## [Exercise directions]
Below are the records; copy each line in which "brown" occurs.

[Records from a dataset]
______________________________
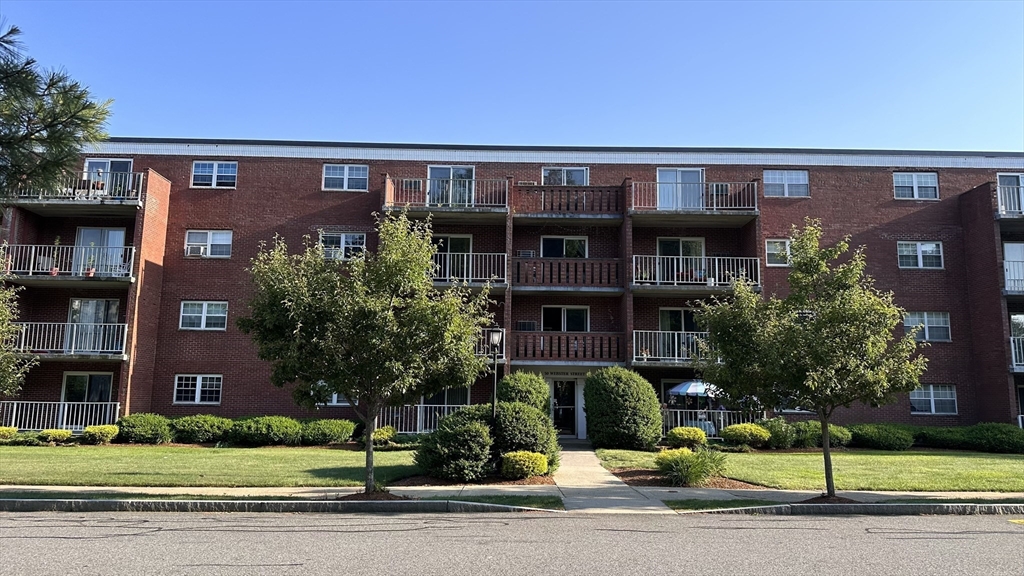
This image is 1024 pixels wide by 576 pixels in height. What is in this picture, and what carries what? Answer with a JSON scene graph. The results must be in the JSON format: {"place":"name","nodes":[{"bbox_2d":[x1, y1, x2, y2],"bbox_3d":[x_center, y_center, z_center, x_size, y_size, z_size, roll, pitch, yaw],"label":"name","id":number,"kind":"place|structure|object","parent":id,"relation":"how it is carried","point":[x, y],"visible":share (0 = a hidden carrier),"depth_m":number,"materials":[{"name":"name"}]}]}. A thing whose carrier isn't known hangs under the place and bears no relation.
{"place":"outdoors","nodes":[
{"label":"outdoors","id":0,"kind":"place"},
{"bbox_2d":[0,444,427,486],"label":"lawn","id":1,"kind":"structure","parent":0,"point":[173,463],"materials":[{"name":"green plant"}]},
{"bbox_2d":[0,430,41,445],"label":"shrub","id":2,"kind":"object","parent":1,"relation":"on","point":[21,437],"visible":0.87,"depth_m":18.93,"materials":[{"name":"green plant"}]},
{"bbox_2d":[80,424,119,443],"bbox_3d":[-11.358,4.057,19.582,1.019,0.546,0.930,1,-8,-1],"label":"shrub","id":3,"kind":"object","parent":1,"relation":"on","point":[89,430],"visible":0.96,"depth_m":19.30,"materials":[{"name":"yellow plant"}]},
{"bbox_2d":[114,414,172,443],"bbox_3d":[-10.387,3.981,19.890,1.654,0.877,1.433,1,-8,-1],"label":"shrub","id":4,"kind":"object","parent":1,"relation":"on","point":[139,430],"visible":0.95,"depth_m":19.45,"materials":[{"name":"green plant"}]},
{"bbox_2d":[172,415,231,443],"bbox_3d":[-8.935,4.082,20.355,1.980,0.871,1.463,1,-8,-1],"label":"shrub","id":5,"kind":"object","parent":1,"relation":"on","point":[202,428],"visible":0.92,"depth_m":19.88,"materials":[{"name":"green plant"}]},
{"bbox_2d":[229,416,302,445],"bbox_3d":[-6.986,4.081,20.163,2.233,0.899,1.574,1,-8,-1],"label":"shrub","id":6,"kind":"object","parent":1,"relation":"on","point":[284,428],"visible":0.97,"depth_m":19.65,"materials":[{"name":"green plant"}]},
{"bbox_2d":[304,418,356,444],"bbox_3d":[-5.367,4.207,20.614,1.704,0.837,1.457,1,-8,-1],"label":"shrub","id":7,"kind":"object","parent":1,"relation":"on","point":[334,437],"visible":0.95,"depth_m":20.14,"materials":[{"name":"green plant"}]},
{"bbox_2d":[371,426,396,445],"bbox_3d":[-3.609,4.142,19.684,0.860,0.565,0.870,1,-8,-1],"label":"shrub","id":8,"kind":"object","parent":1,"relation":"on","point":[389,434],"visible":0.73,"depth_m":19.44,"materials":[{"name":"green plant"}]},
{"bbox_2d":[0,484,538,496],"label":"sidewalk","id":9,"kind":"structure","parent":0,"point":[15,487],"materials":[{"name":"grey concrete"}]},
{"bbox_2d":[0,143,1022,438],"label":"apartment building","id":10,"kind":"structure","parent":0,"point":[884,240],"depth_m":24.99,"materials":[{"name":"red brick"}]},
{"bbox_2d":[0,400,118,431],"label":"balcony railing","id":11,"kind":"object","parent":10,"relation":"attached to","point":[62,403],"visible":0.78,"depth_m":21.89,"materials":[{"name":"white metal"}]},
{"bbox_2d":[1,243,134,282],"bbox_3d":[-14.202,-0.768,22.487,4.070,1.214,1.996,1,-8,-1],"label":"balcony","id":12,"kind":"structure","parent":10,"relation":"attached to","point":[30,275],"depth_m":21.94,"materials":[{"name":"metal"}]},
{"bbox_2d":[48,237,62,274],"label":"potted plant","id":13,"kind":"object","parent":12,"relation":"on","point":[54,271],"visible":0.79,"depth_m":21.92,"materials":[{"name":"plant"}]},
{"bbox_2d":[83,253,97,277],"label":"potted plant","id":14,"kind":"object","parent":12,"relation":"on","point":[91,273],"visible":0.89,"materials":[{"name":"green plant"}]},
{"bbox_2d":[16,322,130,358],"bbox_3d":[-13.766,1.620,22.208,3.565,1.174,1.756,1,-8,-1],"label":"balcony","id":15,"kind":"structure","parent":10,"relation":"attached to","point":[108,324],"depth_m":21.76,"materials":[{"name":"white metal"}]},
{"bbox_2d":[3,169,144,212],"bbox_3d":[-13.625,-3.003,22.204,3.953,1.189,2.234,1,-8,-1],"label":"balcony","id":16,"kind":"structure","parent":10,"relation":"attached to","point":[43,202],"depth_m":21.78,"materials":[{"name":"metal"}]},
{"bbox_2d":[61,371,114,404],"bbox_3d":[-13.311,3.678,22.224,1.959,2.159,0.188,1,-8,-1],"label":"sliding door","id":17,"kind":"structure","parent":10,"relation":"in","point":[106,386],"depth_m":22.28,"materials":[{"name":"glass"}]},
{"bbox_2d":[68,297,119,351],"bbox_3d":[-13.477,1.268,22.843,1.900,2.044,0.221,1,-8,-1],"label":"sliding door","id":18,"kind":"structure","parent":10,"relation":"in","point":[76,304],"depth_m":22.88,"materials":[{"name":"glass"}]},
{"bbox_2d":[74,226,125,275],"bbox_3d":[-13.496,-0.852,23.137,1.947,2.275,0.220,1,-8,-1],"label":"sliding door","id":19,"kind":"structure","parent":10,"relation":"in","point":[119,233],"depth_m":23.19,"materials":[{"name":"glass"}]},
{"bbox_2d":[84,157,132,196],"bbox_3d":[-13.133,-3.192,23.042,1.645,2.032,0.327,1,-8,-1],"label":"glass door","id":20,"kind":"structure","parent":10,"relation":"in","point":[124,163],"depth_m":23.14,"materials":[{"name":"glass"}]},
{"bbox_2d":[173,374,222,404],"bbox_3d":[-9.547,3.039,21.583,1.596,1.086,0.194,1,-8,-1],"label":"window","id":21,"kind":"structure","parent":10,"relation":"in","point":[180,388],"depth_m":21.59,"materials":[{"name":"white glass"}]},
{"bbox_2d":[179,301,228,329],"bbox_3d":[-9.532,0.811,21.991,1.585,1.103,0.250,1,-8,-1],"label":"window","id":22,"kind":"structure","parent":10,"relation":"in","point":[204,306],"depth_m":21.99,"materials":[{"name":"white glass"}]},
{"bbox_2d":[184,229,231,257],"bbox_3d":[-9.489,-1.405,22.156,1.569,1.110,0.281,1,-8,-1],"label":"window","id":23,"kind":"structure","parent":10,"relation":"in","point":[189,233],"depth_m":22.19,"materials":[{"name":"white"}]},
{"bbox_2d":[186,244,206,256],"bbox_3d":[-9.774,-1.125,21.992,0.633,0.362,0.438,1,-8,-1],"label":"air conditioner","id":24,"kind":"object","parent":23,"relation":"in","point":[195,249],"visible":0.96,"depth_m":21.83,"materials":[{"name":"white plastic"}]},
{"bbox_2d":[190,160,237,187],"bbox_3d":[-9.667,-3.699,23.009,1.544,1.115,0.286,1,-8,-1],"label":"window","id":25,"kind":"structure","parent":10,"relation":"in","point":[215,165],"depth_m":23.02,"materials":[{"name":"glass"}]},
{"bbox_2d":[315,379,350,405],"bbox_3d":[-5.333,3.014,21.474,1.606,1.200,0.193,1,-8,-1],"label":"window","id":26,"kind":"structure","parent":10,"relation":"in","point":[336,395],"depth_m":21.40,"materials":[{"name":"white glass"}]},
{"bbox_2d":[319,231,366,259],"bbox_3d":[-5.383,-1.339,22.481,1.620,1.202,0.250,1,-8,-1],"label":"window","id":27,"kind":"structure","parent":10,"relation":"in","point":[343,242],"depth_m":22.49,"materials":[{"name":"white glass"}]},
{"bbox_2d":[323,163,368,190],"bbox_3d":[-5.327,-3.563,22.716,1.509,1.114,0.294,1,-8,-1],"label":"window","id":28,"kind":"structure","parent":10,"relation":"in","point":[345,169],"depth_m":22.72,"materials":[{"name":"white"}]},
{"bbox_2d":[374,402,467,433],"bbox_3d":[-2.550,4.064,21.820,4.319,1.186,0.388,1,-8,-1],"label":"balcony railing","id":29,"kind":"object","parent":10,"relation":"attached to","point":[421,416],"visible":0.41,"depth_m":21.82,"materials":[{"name":"white metal"}]},
{"bbox_2d":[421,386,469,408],"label":"window","id":30,"kind":"structure","parent":10,"relation":"in","point":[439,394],"depth_m":22.56,"materials":[{"name":"glass"}]},
{"bbox_2d":[383,175,509,215],"bbox_3d":[-2.206,-2.945,23.451,4.364,1.380,1.940,1,-8,-1],"label":"balcony","id":31,"kind":"structure","parent":10,"relation":"attached to","point":[387,205],"depth_m":22.90,"materials":[{"name":"white metal"}]},
{"bbox_2d":[427,165,474,205],"bbox_3d":[-2.063,-3.000,23.666,2.021,2.138,0.317,1,-8,-1],"label":"glass door","id":32,"kind":"structure","parent":10,"relation":"in","point":[432,169],"depth_m":23.72,"materials":[{"name":"glass"}]},
{"bbox_2d":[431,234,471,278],"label":"sliding door","id":33,"kind":"structure","parent":10,"relation":"in","point":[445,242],"depth_m":23.35,"materials":[{"name":"glass"}]},
{"bbox_2d":[430,251,507,285],"bbox_3d":[-1.876,-0.597,22.847,3.750,1.250,1.816,1,-8,-1],"label":"balcony","id":34,"kind":"structure","parent":10,"relation":"attached to","point":[471,253],"depth_m":22.40,"materials":[{"name":"metal"}]},
{"bbox_2d":[474,328,505,359],"bbox_3d":[-1.571,1.735,21.609,2.887,1.106,2.023,1,-8,-1],"label":"balcony","id":35,"kind":"structure","parent":10,"relation":"attached to","point":[476,348],"depth_m":21.21,"materials":[{"name":"metal"}]},
{"bbox_2d":[516,249,535,256],"bbox_3d":[0.442,-1.056,23.470,0.622,0.343,0.485,1,-8,-1],"label":"air conditioner","id":36,"kind":"object","parent":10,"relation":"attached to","point":[528,253],"visible":0.74,"depth_m":23.29,"materials":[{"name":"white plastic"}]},
{"bbox_2d":[541,235,587,257],"bbox_3d":[1.741,-1.099,23.671,1.761,1.483,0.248,1,-8,-1],"label":"window","id":37,"kind":"structure","parent":10,"relation":"in","point":[567,240],"depth_m":23.73,"materials":[{"name":"glass"}]},
{"bbox_2d":[541,305,588,331],"bbox_3d":[1.764,1.266,23.515,1.794,1.540,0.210,1,-8,-1],"label":"window","id":38,"kind":"structure","parent":10,"relation":"in","point":[565,328],"depth_m":23.56,"materials":[{"name":"glass"}]},
{"bbox_2d":[542,166,588,184],"bbox_3d":[1.752,-3.433,23.852,1.776,1.423,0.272,1,-8,-1],"label":"window","id":39,"kind":"structure","parent":10,"relation":"in","point":[565,183],"depth_m":23.91,"materials":[{"name":"glass"}]},
{"bbox_2d":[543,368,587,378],"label":"sign","id":40,"kind":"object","parent":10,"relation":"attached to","point":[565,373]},
{"bbox_2d":[512,256,623,290],"bbox_3d":[1.865,-0.471,23.575,4.369,1.138,1.396,1,-8,-1],"label":"balcony","id":41,"kind":"structure","parent":10,"relation":"attached to","point":[521,260],"depth_m":23.17,"materials":[{"name":"brown wood"}]},
{"bbox_2d":[512,331,624,362],"bbox_3d":[1.809,1.947,23.364,3.941,1.116,1.772,1,-8,-1],"label":"balcony","id":42,"kind":"structure","parent":10,"relation":"attached to","point":[580,337],"depth_m":22.88,"materials":[{"name":"brown wood"}]},
{"bbox_2d":[515,321,536,330],"bbox_3d":[0.446,1.331,23.808,0.708,0.415,0.482,1,-8,-1],"label":"air conditioner","id":43,"kind":"object","parent":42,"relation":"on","point":[523,324],"visible":0.77,"depth_m":23.64,"materials":[{"name":"plastic"}]},
{"bbox_2d":[514,184,624,217],"bbox_3d":[1.905,-2.839,23.789,4.183,1.150,1.503,1,-8,-1],"label":"balcony","id":44,"kind":"structure","parent":10,"relation":"attached to","point":[552,202],"depth_m":23.43,"materials":[{"name":"brown wood"}]},
{"bbox_2d":[632,329,710,364],"bbox_3d":[5.649,1.948,23.261,3.868,1.162,2.094,1,-8,-1],"label":"balcony","id":45,"kind":"structure","parent":10,"relation":"attached to","point":[660,331],"depth_m":22.89,"materials":[{"name":"metal"}]},
{"bbox_2d":[656,168,703,208],"bbox_3d":[5.679,-2.984,24.132,2.124,2.112,0.283,1,-8,-1],"label":"glass door","id":46,"kind":"structure","parent":10,"relation":"in","point":[663,176],"depth_m":24.14,"materials":[{"name":"glass"}]},
{"bbox_2d":[656,237,704,282],"bbox_3d":[5.692,-0.681,23.988,2.079,2.116,0.234,1,-8,-1],"label":"sliding door","id":47,"kind":"structure","parent":10,"relation":"in","point":[663,245],"depth_m":24.03,"materials":[{"name":"glass"}]},
{"bbox_2d":[659,308,701,333],"bbox_3d":[5.669,1.563,23.482,1.830,1.833,0.194,1,-8,-1],"label":"sliding door","id":48,"kind":"structure","parent":10,"relation":"in","point":[678,311],"depth_m":23.54,"materials":[{"name":"glass"}]},
{"bbox_2d":[629,180,761,220],"bbox_3d":[6.028,-2.857,23.884,4.610,1.421,2.083,1,-8,-1],"label":"balcony","id":49,"kind":"structure","parent":10,"relation":"attached to","point":[756,211],"depth_m":23.31,"materials":[{"name":"metal"}]},
{"bbox_2d":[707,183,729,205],"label":"air conditioner","id":50,"kind":"object","parent":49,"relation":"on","point":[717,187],"visible":0.68,"depth_m":23.63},
{"bbox_2d":[632,254,761,291],"bbox_3d":[5.888,-0.452,23.488,4.618,1.262,1.984,1,-8,-1],"label":"balcony","id":51,"kind":"structure","parent":10,"relation":"attached to","point":[639,280],"depth_m":22.94,"materials":[{"name":"white metal"}]},
{"bbox_2d":[663,408,764,438],"bbox_3d":[6.397,4.409,22.859,4.361,1.067,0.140,1,-8,-1],"label":"balcony railing","id":52,"kind":"object","parent":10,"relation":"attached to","point":[678,419],"visible":0.47,"depth_m":22.89,"materials":[{"name":"white metal"}]},
{"bbox_2d":[764,238,791,266],"bbox_3d":[8.776,-1.159,22.775,1.317,1.118,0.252,1,-8,-1],"label":"window","id":53,"kind":"structure","parent":10,"relation":"in","point":[769,251],"depth_m":22.79,"materials":[{"name":"white glass"}]},
{"bbox_2d":[764,169,808,196],"bbox_3d":[9.050,-3.459,23.465,1.589,1.156,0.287,1,-8,-1],"label":"window","id":54,"kind":"structure","parent":10,"relation":"in","point":[786,178],"depth_m":23.48,"materials":[{"name":"glass"}]},
{"bbox_2d":[893,171,938,199],"bbox_3d":[13.227,-3.364,23.273,1.526,1.154,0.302,1,-8,-1],"label":"window","id":55,"kind":"structure","parent":10,"relation":"in","point":[915,178],"depth_m":23.28,"materials":[{"name":"white"}]},
{"bbox_2d":[897,241,943,268],"bbox_3d":[13.076,-1.095,22.799,1.525,1.132,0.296,1,-8,-1],"label":"window","id":56,"kind":"structure","parent":10,"relation":"in","point":[919,245],"depth_m":22.80,"materials":[{"name":"white glass"}]},
{"bbox_2d":[903,311,951,341],"bbox_3d":[13.298,1.188,22.796,1.612,1.176,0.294,1,-8,-1],"label":"window","id":57,"kind":"structure","parent":10,"relation":"in","point":[930,324],"depth_m":22.78,"materials":[{"name":"glass"}]},
{"bbox_2d":[910,384,957,414],"bbox_3d":[13.039,3.418,22.103,1.616,1.131,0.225,1,-8,-1],"label":"window","id":58,"kind":"structure","parent":10,"relation":"in","point":[934,410],"depth_m":22.09,"materials":[{"name":"white glass"}]},
{"bbox_2d":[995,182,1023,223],"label":"balcony","id":59,"kind":"structure","parent":10,"relation":"attached to","point":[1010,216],"depth_m":22.74,"materials":[{"name":"metal"}]},
{"bbox_2d":[997,173,1023,214],"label":"door","id":60,"kind":"structure","parent":10,"relation":"in","point":[1000,181],"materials":[{"name":"glass"}]},
{"bbox_2d":[1002,241,1023,292],"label":"door","id":61,"kind":"structure","parent":10,"relation":"in","point":[1021,245],"depth_m":23.43,"materials":[{"name":"white"}]},
{"bbox_2d":[1002,259,1023,294],"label":"balcony","id":62,"kind":"structure","parent":10,"relation":"attached to","point":[1006,288],"depth_m":22.86,"materials":[{"name":"white metal"}]},
{"bbox_2d":[1009,334,1023,370],"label":"balcony","id":63,"kind":"structure","parent":10,"relation":"attached to","point":[1013,361],"depth_m":22.54,"materials":[{"name":"white metal"}]},
{"bbox_2d":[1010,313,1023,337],"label":"window","id":64,"kind":"structure","parent":10,"relation":"in","point":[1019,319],"depth_m":23.39,"materials":[{"name":"glass"}]},
{"bbox_2d":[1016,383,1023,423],"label":"door","id":65,"kind":"structure","parent":10,"relation":"in","point":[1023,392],"depth_m":22.49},
{"bbox_2d":[0,507,1023,575],"label":"road","id":66,"kind":"structure","parent":0,"point":[382,518],"materials":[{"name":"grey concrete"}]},
{"bbox_2d":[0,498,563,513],"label":"curb","id":67,"kind":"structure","parent":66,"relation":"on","point":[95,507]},
{"bbox_2d":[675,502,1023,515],"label":"curb","id":68,"kind":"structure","parent":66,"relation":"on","point":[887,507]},
{"bbox_2d":[0,0,1023,151],"label":"sky","id":69,"kind":"structure","parent":0,"point":[328,130],"materials":[{"name":"blue"}]},
{"bbox_2d":[553,444,673,512],"label":"walkway","id":70,"kind":"structure","parent":0,"point":[600,481],"materials":[{"name":"grey concrete"}]},
{"bbox_2d":[655,445,727,485],"label":"ornamental grass","id":71,"kind":"structure","parent":0,"point":[693,474],"visible":0.96,"materials":[{"name":"green plant"}]},
{"bbox_2d":[595,445,1023,491],"label":"lawn","id":72,"kind":"structure","parent":0,"point":[915,463],"materials":[{"name":"green plant"}]},
{"bbox_2d":[582,367,662,448],"bbox_3d":[3.141,3.470,20.405,2.465,2.336,2.364,1,-8,-1],"label":"round shrub","id":73,"kind":"object","parent":72,"relation":"on","point":[632,394],"visible":0.99,"depth_m":19.64,"materials":[{"name":"green plant"}]},
{"bbox_2d":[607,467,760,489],"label":"mulch bed","id":74,"kind":"object","parent":72,"relation":"on","point":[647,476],"visible":0.52,"depth_m":13.31,"materials":[{"name":"brown"}]},
{"bbox_2d":[666,427,707,447],"bbox_3d":[4.945,4.246,19.931,1.182,0.650,1.028,1,-8,-1],"label":"shrub","id":75,"kind":"object","parent":72,"relation":"on","point":[678,434],"visible":0.97,"depth_m":19.62,"materials":[{"name":"plant"}]},
{"bbox_2d":[720,423,770,446],"bbox_3d":[6.758,4.273,20.472,1.516,0.739,1.267,1,-8,-1],"label":"shrub","id":76,"kind":"object","parent":72,"relation":"on","point":[758,434],"visible":0.96,"depth_m":20.08,"materials":[{"name":"plant"}]},
{"bbox_2d":[761,418,801,448],"bbox_3d":[7.807,4.279,20.708,1.356,0.978,1.307,1,-8,-1],"label":"shrub","id":77,"kind":"object","parent":72,"relation":"on","point":[784,439],"visible":0.83,"depth_m":20.35,"materials":[{"name":"green plant"}]},
{"bbox_2d":[793,422,850,447],"bbox_3d":[9.010,4.359,20.843,1.789,0.841,1.431,1,-8,-1],"label":"shrub","id":78,"kind":"object","parent":72,"relation":"on","point":[819,432],"visible":0.63,"depth_m":20.39,"materials":[{"name":"green plant"}]},
{"bbox_2d":[849,423,915,450],"bbox_3d":[10.997,4.468,21.154,2.038,0.818,1.649,1,-8,-1],"label":"shrub","id":79,"kind":"object","parent":72,"relation":"on","point":[874,437],"visible":0.91,"depth_m":20.62,"materials":[{"name":"green plant"}]},
{"bbox_2d":[914,426,968,449],"bbox_3d":[13.181,4.594,21.702,1.873,0.808,1.627,1,-8,-1],"label":"shrub","id":80,"kind":"object","parent":72,"relation":"on","point":[939,441],"visible":0.73,"depth_m":21.23,"materials":[{"name":"green plant"}]},
{"bbox_2d":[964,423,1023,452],"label":"shrub","id":81,"kind":"object","parent":72,"relation":"on","point":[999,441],"visible":0.91,"depth_m":20.24,"materials":[{"name":"green plant"}]},
{"bbox_2d":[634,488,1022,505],"label":"sidewalk","id":82,"kind":"structure","parent":0,"point":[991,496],"materials":[{"name":"grey concrete"}]},
{"label":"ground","id":83,"kind":"structure","parent":0},
{"bbox_2d":[0,426,18,439],"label":"shrub","id":84,"kind":"object","parent":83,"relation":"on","point":[13,432],"visible":0.97,"depth_m":18.90,"materials":[{"name":"plant"}]},
{"bbox_2d":[0,281,38,395],"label":"tree","id":85,"kind":"object","parent":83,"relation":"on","point":[0,319],"visible":1,"depth_m":13.90,"materials":[{"name":"green plant"}]},
{"bbox_2d":[36,428,71,442],"bbox_3d":[-12.298,4.005,19.056,0.894,0.416,0.789,1,-8,-1],"label":"shrub","id":86,"kind":"object","parent":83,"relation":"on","point":[45,432],"visible":0.96,"depth_m":18.83,"materials":[{"name":"green plant"}]},
{"bbox_2d":[0,20,116,207],"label":"pine tree","id":87,"kind":"object","parent":83,"relation":"on","point":[62,121],"visible":0.99,"depth_m":6.64,"materials":[{"name":"green plant"}]},
{"bbox_2d":[0,490,560,508],"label":"grass strip","id":88,"kind":"object","parent":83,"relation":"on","point":[545,503],"visible":0.56,"depth_m":10.25,"materials":[{"name":"green plant"}]},
{"bbox_2d":[239,213,493,496],"bbox_3d":[-2.270,1.061,11.627,3.937,4.589,3.776,-5,-10,35],"label":"tree","id":89,"kind":"object","parent":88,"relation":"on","point":[391,317],"visible":0.99,"depth_m":11.01,"materials":[{"name":"green plant"}]},
{"bbox_2d":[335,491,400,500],"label":"mulch bed","id":90,"kind":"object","parent":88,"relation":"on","point":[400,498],"visible":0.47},
{"bbox_2d":[415,406,495,480],"bbox_3d":[-0.985,2.998,13.646,1.774,1.429,1.768,1,-8,-1],"label":"shrub","id":91,"kind":"object","parent":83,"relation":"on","point":[439,434],"visible":0.94,"depth_m":13.14,"materials":[{"name":"green plant"}]},
{"bbox_2d":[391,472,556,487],"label":"mulch bed","id":92,"kind":"object","parent":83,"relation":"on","point":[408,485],"visible":0.46,"depth_m":12.95,"materials":[{"name":"brown"}]},
{"bbox_2d":[489,328,503,417],"bbox_3d":[-0.381,2.353,15.768,0.367,2.887,0.349,1,-8,-1],"label":"lamp post","id":93,"kind":"object","parent":83,"relation":"on","point":[495,333],"visible":0.61,"depth_m":15.81,"materials":[{"name":"black metal"}]},
{"bbox_2d":[496,371,550,413],"bbox_3d":[0.270,3.340,19.162,1.689,2.126,1.743,1,-8,-1],"label":"shrub","id":94,"kind":"object","parent":83,"relation":"on","point":[524,379],"visible":0.58,"depth_m":18.76,"materials":[{"name":"green plant"}]},
{"bbox_2d":[501,450,548,478],"bbox_3d":[0.235,3.395,13.554,0.973,0.534,0.907,1,-8,-1],"label":"shrub","id":95,"kind":"object","parent":83,"relation":"on","point":[526,459],"visible":0.97,"depth_m":13.28,"materials":[{"name":"yellow plant"}]},
{"bbox_2d":[492,401,560,474],"bbox_3d":[0.127,3.074,14.569,1.786,1.498,1.820,1,-8,-1],"label":"shrub","id":96,"kind":"object","parent":83,"relation":"on","point":[539,443],"visible":0.68,"depth_m":14.11,"materials":[{"name":"green plant"}]},
{"bbox_2d":[666,380,719,397],"bbox_3d":[5.860,3.809,22.358,2.008,1.922,1.911,1,-8,-1],"label":"patio umbrella","id":97,"kind":"object","parent":83,"relation":"on","point":[684,386],"visible":0.73,"depth_m":21.94,"materials":[{"name":"blue fabric"}]},
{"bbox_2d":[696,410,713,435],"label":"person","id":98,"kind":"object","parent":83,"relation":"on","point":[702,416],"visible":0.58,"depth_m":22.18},
{"bbox_2d":[659,497,1022,512],"bbox_3d":[7.006,3.324,10.862,9.106,0.102,1.394,1,-8,-1],"label":"grass strip","id":99,"kind":"object","parent":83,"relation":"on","point":[674,503],"visible":0.55,"depth_m":10.83,"materials":[{"name":"green plant"}]},
{"bbox_2d":[691,222,926,499],"bbox_3d":[4.956,1.190,11.935,3.421,4.561,3.524,8,-11,-42],"label":"tree","id":100,"kind":"object","parent":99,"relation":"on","point":[828,474],"visible":0.99,"depth_m":11.41,"materials":[{"name":"green plant"}]},
{"bbox_2d":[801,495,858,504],"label":"mulch bed","id":101,"kind":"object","parent":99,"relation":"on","point":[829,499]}
]}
______________________________
## [Completed exercise]
{"bbox_2d":[512,256,623,290],"bbox_3d":[1.865,-0.471,23.575,4.369,1.138,1.396,1,-8,-1],"label":"balcony","id":41,"kind":"structure","parent":10,"relation":"attached to","point":[521,260],"depth_m":23.17,"materials":[{"name":"brown wood"}]},
{"bbox_2d":[512,331,624,362],"bbox_3d":[1.809,1.947,23.364,3.941,1.116,1.772,1,-8,-1],"label":"balcony","id":42,"kind":"structure","parent":10,"relation":"attached to","point":[580,337],"depth_m":22.88,"materials":[{"name":"brown wood"}]},
{"bbox_2d":[514,184,624,217],"bbox_3d":[1.905,-2.839,23.789,4.183,1.150,1.503,1,-8,-1],"label":"balcony","id":44,"kind":"structure","parent":10,"relation":"attached to","point":[552,202],"depth_m":23.43,"materials":[{"name":"brown wood"}]},
{"bbox_2d":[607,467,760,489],"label":"mulch bed","id":74,"kind":"object","parent":72,"relation":"on","point":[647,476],"visible":0.52,"depth_m":13.31,"materials":[{"name":"brown"}]},
{"bbox_2d":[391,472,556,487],"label":"mulch bed","id":92,"kind":"object","parent":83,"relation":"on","point":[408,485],"visible":0.46,"depth_m":12.95,"materials":[{"name":"brown"}]},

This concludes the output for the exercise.